- Born: Ian Gordon Arthur Collier 25 January 1943
- Died: 1 October 2008 (aged 65) London, England
- Occupation: Actor

= Ian Collier =

British actor (1943–2008)

Ian Gordon Arthur Collier (25 January 1943 – 1 October 2008) was a British actor.

Collier appeared on stage in Tony Richardson's production of Hamlet in 1969 at London's Roundhouse, and at the Lunt-Fontanne theater in New York City. Other repertory work includes appearances in Barrow-in-Furness and Liverpool, as well as the Royal Shakespeare Company. He also appeared in various television programmes including Rentaghost, Hi-de-Hi! and Howards' Way as well as in the Doctor Who serial The Time Monster.
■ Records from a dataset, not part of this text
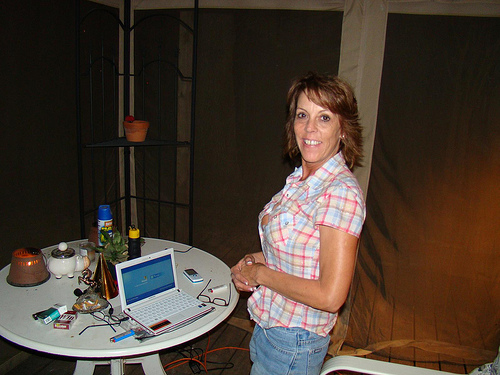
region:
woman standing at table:
[77, 100, 404, 330]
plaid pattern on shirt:
[283, 209, 320, 256]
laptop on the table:
[132, 252, 212, 333]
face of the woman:
[282, 94, 356, 165]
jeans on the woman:
[252, 352, 284, 370]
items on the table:
[12, 212, 93, 337]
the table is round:
[29, 218, 232, 358]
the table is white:
[7, 328, 63, 350]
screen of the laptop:
[121, 260, 181, 297]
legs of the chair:
[59, 348, 164, 373]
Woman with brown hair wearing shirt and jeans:
[229, 67, 367, 373]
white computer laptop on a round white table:
[111, 244, 216, 336]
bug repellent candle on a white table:
[2, 240, 53, 291]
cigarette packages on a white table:
[31, 300, 80, 337]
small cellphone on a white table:
[181, 264, 203, 286]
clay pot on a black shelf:
[119, 107, 154, 149]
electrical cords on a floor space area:
[162, 336, 250, 373]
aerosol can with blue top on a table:
[94, 200, 119, 251]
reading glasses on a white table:
[79, 308, 131, 339]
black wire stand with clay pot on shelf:
[68, 0, 202, 244]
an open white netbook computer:
[114, 248, 212, 336]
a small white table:
[1, 232, 239, 373]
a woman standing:
[229, 72, 366, 373]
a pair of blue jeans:
[248, 321, 327, 373]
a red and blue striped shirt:
[247, 151, 366, 334]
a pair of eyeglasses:
[195, 278, 232, 308]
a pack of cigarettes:
[52, 310, 76, 330]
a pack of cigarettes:
[33, 305, 65, 325]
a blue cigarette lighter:
[109, 328, 136, 343]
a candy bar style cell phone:
[183, 266, 202, 283]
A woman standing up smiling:
[225, 71, 382, 373]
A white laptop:
[107, 249, 214, 330]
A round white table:
[13, 230, 249, 372]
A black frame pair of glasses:
[195, 278, 238, 307]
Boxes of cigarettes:
[28, 303, 80, 334]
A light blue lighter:
[107, 332, 135, 344]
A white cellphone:
[178, 260, 209, 287]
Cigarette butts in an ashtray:
[67, 288, 113, 315]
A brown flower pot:
[120, 115, 156, 147]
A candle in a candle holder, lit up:
[6, 244, 57, 286]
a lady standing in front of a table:
[244, 77, 351, 373]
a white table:
[0, 224, 245, 351]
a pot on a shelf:
[125, 120, 145, 135]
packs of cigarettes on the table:
[36, 301, 73, 333]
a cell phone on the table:
[181, 265, 198, 282]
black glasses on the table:
[192, 278, 232, 307]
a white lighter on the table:
[206, 281, 228, 291]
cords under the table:
[174, 343, 230, 366]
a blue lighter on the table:
[108, 328, 133, 337]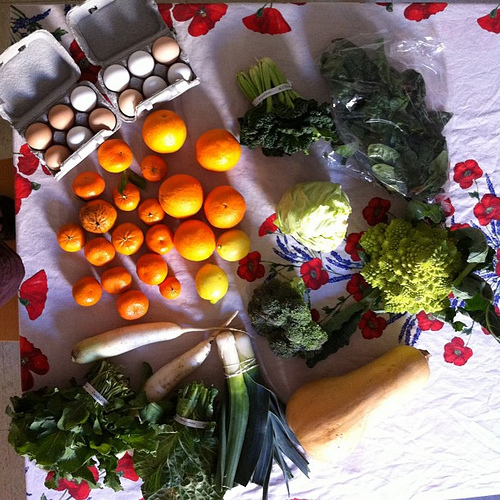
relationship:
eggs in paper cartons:
[6, 35, 211, 166] [3, 4, 145, 132]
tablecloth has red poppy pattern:
[5, 4, 494, 493] [170, 6, 498, 51]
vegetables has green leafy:
[253, 28, 483, 458] [10, 363, 246, 497]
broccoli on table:
[244, 268, 334, 369] [5, 4, 494, 493]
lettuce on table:
[298, 21, 469, 226] [5, 4, 494, 493]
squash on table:
[352, 206, 473, 331] [5, 4, 494, 493]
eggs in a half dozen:
[6, 35, 211, 166] [98, 34, 197, 111]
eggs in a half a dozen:
[6, 35, 211, 166] [19, 83, 120, 184]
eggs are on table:
[6, 35, 211, 166] [5, 4, 494, 493]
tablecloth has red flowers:
[5, 4, 494, 493] [239, 6, 302, 43]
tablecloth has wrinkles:
[5, 4, 494, 493] [450, 32, 497, 160]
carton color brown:
[8, 31, 212, 184] [23, 100, 68, 167]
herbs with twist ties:
[222, 50, 329, 159] [249, 78, 294, 108]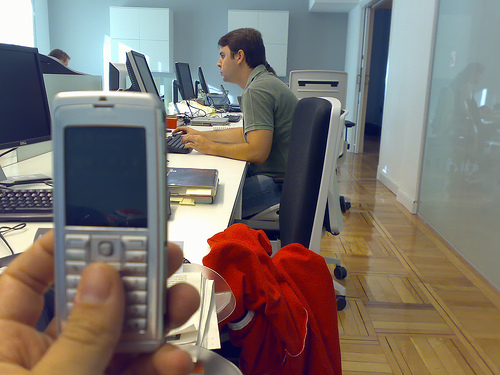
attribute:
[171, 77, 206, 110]
flatscreen monitors —  flatscreen, in row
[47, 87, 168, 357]
cell phone — held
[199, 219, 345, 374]
jacket — red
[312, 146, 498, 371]
floor — parkay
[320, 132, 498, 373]
floor — tan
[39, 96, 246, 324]
cell phone —  old model 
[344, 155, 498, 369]
floor —  Wooden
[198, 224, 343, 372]
shirt — red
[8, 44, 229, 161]
monitors — computer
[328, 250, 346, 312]
wheels — black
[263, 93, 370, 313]
desk chair —  desk's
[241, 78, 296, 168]
polo shirt — green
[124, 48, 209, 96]
three monitors —  computer's 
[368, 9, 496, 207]
glass divider — opaque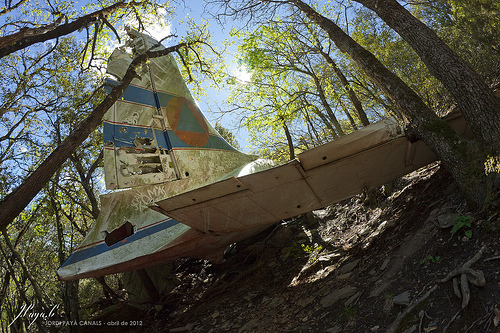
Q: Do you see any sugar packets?
A: No, there are no sugar packets.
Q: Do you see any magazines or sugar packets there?
A: No, there are no sugar packets or magazines.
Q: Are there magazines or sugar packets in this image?
A: No, there are no sugar packets or magazines.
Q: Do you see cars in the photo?
A: No, there are no cars.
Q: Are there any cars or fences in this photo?
A: No, there are no cars or fences.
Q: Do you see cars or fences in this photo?
A: No, there are no cars or fences.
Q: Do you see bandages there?
A: No, there are no bandages.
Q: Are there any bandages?
A: No, there are no bandages.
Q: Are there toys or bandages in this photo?
A: No, there are no bandages or toys.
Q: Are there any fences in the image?
A: No, there are no fences.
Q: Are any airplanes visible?
A: Yes, there is an airplane.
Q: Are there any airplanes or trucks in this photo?
A: Yes, there is an airplane.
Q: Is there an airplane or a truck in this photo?
A: Yes, there is an airplane.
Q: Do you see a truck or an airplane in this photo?
A: Yes, there is an airplane.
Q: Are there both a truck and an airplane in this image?
A: No, there is an airplane but no trucks.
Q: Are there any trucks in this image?
A: No, there are no trucks.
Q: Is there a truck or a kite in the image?
A: No, there are no trucks or kites.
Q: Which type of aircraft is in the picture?
A: The aircraft is an airplane.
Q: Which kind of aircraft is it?
A: The aircraft is an airplane.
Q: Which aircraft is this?
A: This is an airplane.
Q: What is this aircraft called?
A: This is an airplane.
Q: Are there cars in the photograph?
A: No, there are no cars.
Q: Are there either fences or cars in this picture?
A: No, there are no cars or fences.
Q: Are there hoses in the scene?
A: No, there are no hoses.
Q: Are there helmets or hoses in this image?
A: No, there are no hoses or helmets.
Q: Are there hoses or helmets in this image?
A: No, there are no hoses or helmets.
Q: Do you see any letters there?
A: Yes, there are letters.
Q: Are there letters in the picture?
A: Yes, there are letters.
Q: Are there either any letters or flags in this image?
A: Yes, there are letters.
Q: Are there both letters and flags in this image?
A: No, there are letters but no flags.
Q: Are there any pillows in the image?
A: No, there are no pillows.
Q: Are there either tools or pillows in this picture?
A: No, there are no pillows or tools.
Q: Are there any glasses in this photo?
A: No, there are no glasses.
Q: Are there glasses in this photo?
A: No, there are no glasses.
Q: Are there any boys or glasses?
A: No, there are no glasses or boys.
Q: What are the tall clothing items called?
A: The clothing items are trunks.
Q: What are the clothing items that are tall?
A: The clothing items are trunks.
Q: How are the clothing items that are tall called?
A: The clothing items are trunks.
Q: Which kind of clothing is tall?
A: The clothing is trunks.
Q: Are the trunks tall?
A: Yes, the trunks are tall.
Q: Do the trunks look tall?
A: Yes, the trunks are tall.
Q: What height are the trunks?
A: The trunks are tall.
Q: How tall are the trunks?
A: The trunks are tall.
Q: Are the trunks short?
A: No, the trunks are tall.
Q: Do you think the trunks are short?
A: No, the trunks are tall.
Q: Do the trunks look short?
A: No, the trunks are tall.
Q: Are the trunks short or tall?
A: The trunks are tall.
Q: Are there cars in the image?
A: No, there are no cars.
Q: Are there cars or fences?
A: No, there are no cars or fences.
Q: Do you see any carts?
A: No, there are no carts.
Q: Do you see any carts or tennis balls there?
A: No, there are no carts or tennis balls.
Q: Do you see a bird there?
A: No, there are no birds.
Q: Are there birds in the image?
A: No, there are no birds.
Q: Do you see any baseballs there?
A: No, there are no baseballs.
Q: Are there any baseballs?
A: No, there are no baseballs.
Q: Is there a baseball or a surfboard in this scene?
A: No, there are no baseballs or surfboards.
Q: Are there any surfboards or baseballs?
A: No, there are no baseballs or surfboards.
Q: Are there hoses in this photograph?
A: No, there are no hoses.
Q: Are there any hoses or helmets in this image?
A: No, there are no hoses or helmets.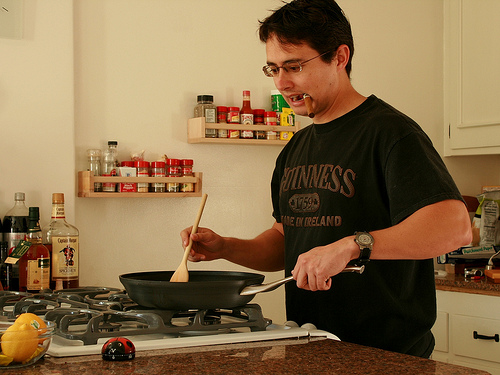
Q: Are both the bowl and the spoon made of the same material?
A: No, the bowl is made of glass and the spoon is made of wood.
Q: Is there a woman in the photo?
A: No, there are no women.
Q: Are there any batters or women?
A: No, there are no women or batters.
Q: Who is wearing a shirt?
A: The man is wearing a shirt.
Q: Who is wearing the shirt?
A: The man is wearing a shirt.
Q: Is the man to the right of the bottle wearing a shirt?
A: Yes, the man is wearing a shirt.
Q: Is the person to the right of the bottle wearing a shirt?
A: Yes, the man is wearing a shirt.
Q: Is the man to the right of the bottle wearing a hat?
A: No, the man is wearing a shirt.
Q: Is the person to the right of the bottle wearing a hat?
A: No, the man is wearing a shirt.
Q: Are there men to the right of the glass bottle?
A: Yes, there is a man to the right of the bottle.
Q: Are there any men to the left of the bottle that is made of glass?
A: No, the man is to the right of the bottle.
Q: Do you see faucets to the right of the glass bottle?
A: No, there is a man to the right of the bottle.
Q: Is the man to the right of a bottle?
A: Yes, the man is to the right of a bottle.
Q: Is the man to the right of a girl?
A: No, the man is to the right of a bottle.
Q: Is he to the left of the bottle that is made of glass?
A: No, the man is to the right of the bottle.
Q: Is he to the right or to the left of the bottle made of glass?
A: The man is to the right of the bottle.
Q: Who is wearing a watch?
A: The man is wearing a watch.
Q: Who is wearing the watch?
A: The man is wearing a watch.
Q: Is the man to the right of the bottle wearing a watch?
A: Yes, the man is wearing a watch.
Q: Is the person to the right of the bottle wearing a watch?
A: Yes, the man is wearing a watch.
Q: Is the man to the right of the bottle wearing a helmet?
A: No, the man is wearing a watch.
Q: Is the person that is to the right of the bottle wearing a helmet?
A: No, the man is wearing a watch.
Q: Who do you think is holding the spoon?
A: The man is holding the spoon.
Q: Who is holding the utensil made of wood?
A: The man is holding the spoon.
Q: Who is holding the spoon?
A: The man is holding the spoon.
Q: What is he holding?
A: The man is holding the spoon.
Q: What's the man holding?
A: The man is holding the spoon.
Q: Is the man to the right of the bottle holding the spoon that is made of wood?
A: Yes, the man is holding the spoon.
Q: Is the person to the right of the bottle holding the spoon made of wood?
A: Yes, the man is holding the spoon.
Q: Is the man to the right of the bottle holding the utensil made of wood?
A: Yes, the man is holding the spoon.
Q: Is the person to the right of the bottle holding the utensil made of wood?
A: Yes, the man is holding the spoon.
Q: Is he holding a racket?
A: No, the man is holding the spoon.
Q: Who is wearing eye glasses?
A: The man is wearing eye glasses.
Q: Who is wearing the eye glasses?
A: The man is wearing eye glasses.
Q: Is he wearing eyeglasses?
A: Yes, the man is wearing eyeglasses.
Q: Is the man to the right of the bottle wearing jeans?
A: No, the man is wearing eyeglasses.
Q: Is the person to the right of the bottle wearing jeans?
A: No, the man is wearing eyeglasses.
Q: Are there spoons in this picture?
A: Yes, there is a spoon.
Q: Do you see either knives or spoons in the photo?
A: Yes, there is a spoon.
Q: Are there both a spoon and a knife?
A: No, there is a spoon but no knives.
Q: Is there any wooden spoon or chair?
A: Yes, there is a wood spoon.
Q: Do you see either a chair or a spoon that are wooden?
A: Yes, the spoon is wooden.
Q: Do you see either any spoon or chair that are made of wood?
A: Yes, the spoon is made of wood.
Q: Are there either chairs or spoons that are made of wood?
A: Yes, the spoon is made of wood.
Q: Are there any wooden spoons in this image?
A: Yes, there is a wood spoon.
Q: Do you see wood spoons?
A: Yes, there is a wood spoon.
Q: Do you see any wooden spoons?
A: Yes, there is a wood spoon.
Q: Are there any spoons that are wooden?
A: Yes, there is a spoon that is wooden.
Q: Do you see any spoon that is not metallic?
A: Yes, there is a wooden spoon.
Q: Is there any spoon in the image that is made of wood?
A: Yes, there is a spoon that is made of wood.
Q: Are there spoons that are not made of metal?
A: Yes, there is a spoon that is made of wood.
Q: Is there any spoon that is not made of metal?
A: Yes, there is a spoon that is made of wood.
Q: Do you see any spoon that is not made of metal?
A: Yes, there is a spoon that is made of wood.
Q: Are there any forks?
A: No, there are no forks.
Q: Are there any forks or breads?
A: No, there are no forks or breads.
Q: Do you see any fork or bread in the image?
A: No, there are no forks or breads.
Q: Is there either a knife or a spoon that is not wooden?
A: No, there is a spoon but it is wooden.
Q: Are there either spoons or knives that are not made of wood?
A: No, there is a spoon but it is made of wood.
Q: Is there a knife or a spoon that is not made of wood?
A: No, there is a spoon but it is made of wood.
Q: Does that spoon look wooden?
A: Yes, the spoon is wooden.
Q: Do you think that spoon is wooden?
A: Yes, the spoon is wooden.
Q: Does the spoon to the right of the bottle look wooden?
A: Yes, the spoon is wooden.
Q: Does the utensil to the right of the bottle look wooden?
A: Yes, the spoon is wooden.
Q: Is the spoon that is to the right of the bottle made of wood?
A: Yes, the spoon is made of wood.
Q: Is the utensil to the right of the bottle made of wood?
A: Yes, the spoon is made of wood.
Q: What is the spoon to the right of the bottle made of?
A: The spoon is made of wood.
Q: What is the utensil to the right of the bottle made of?
A: The spoon is made of wood.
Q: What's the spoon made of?
A: The spoon is made of wood.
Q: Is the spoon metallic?
A: No, the spoon is wooden.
Collier portrayed the villain Omega in the Fifth Doctor serial Arc of Infinity and later in the Big Finish Productions audio drama Omega. He played Bernice Summerfield's father, Isaac Summerfield, in Death and the Daleks, and he guest starred in the Big Finish Productions Doctor Who audio drama Excelis Decays. Among his other television appearances was a guest part in an episode of Are You Being Served? in 1985.

Collier's film credits included roles in Hamlet (1969), The Next Man (1976), A Nightingale Sang in Berkeley Square (1979) and Heritage Africa (1989).

Collier died on 1 October 2008 of unspecified causes.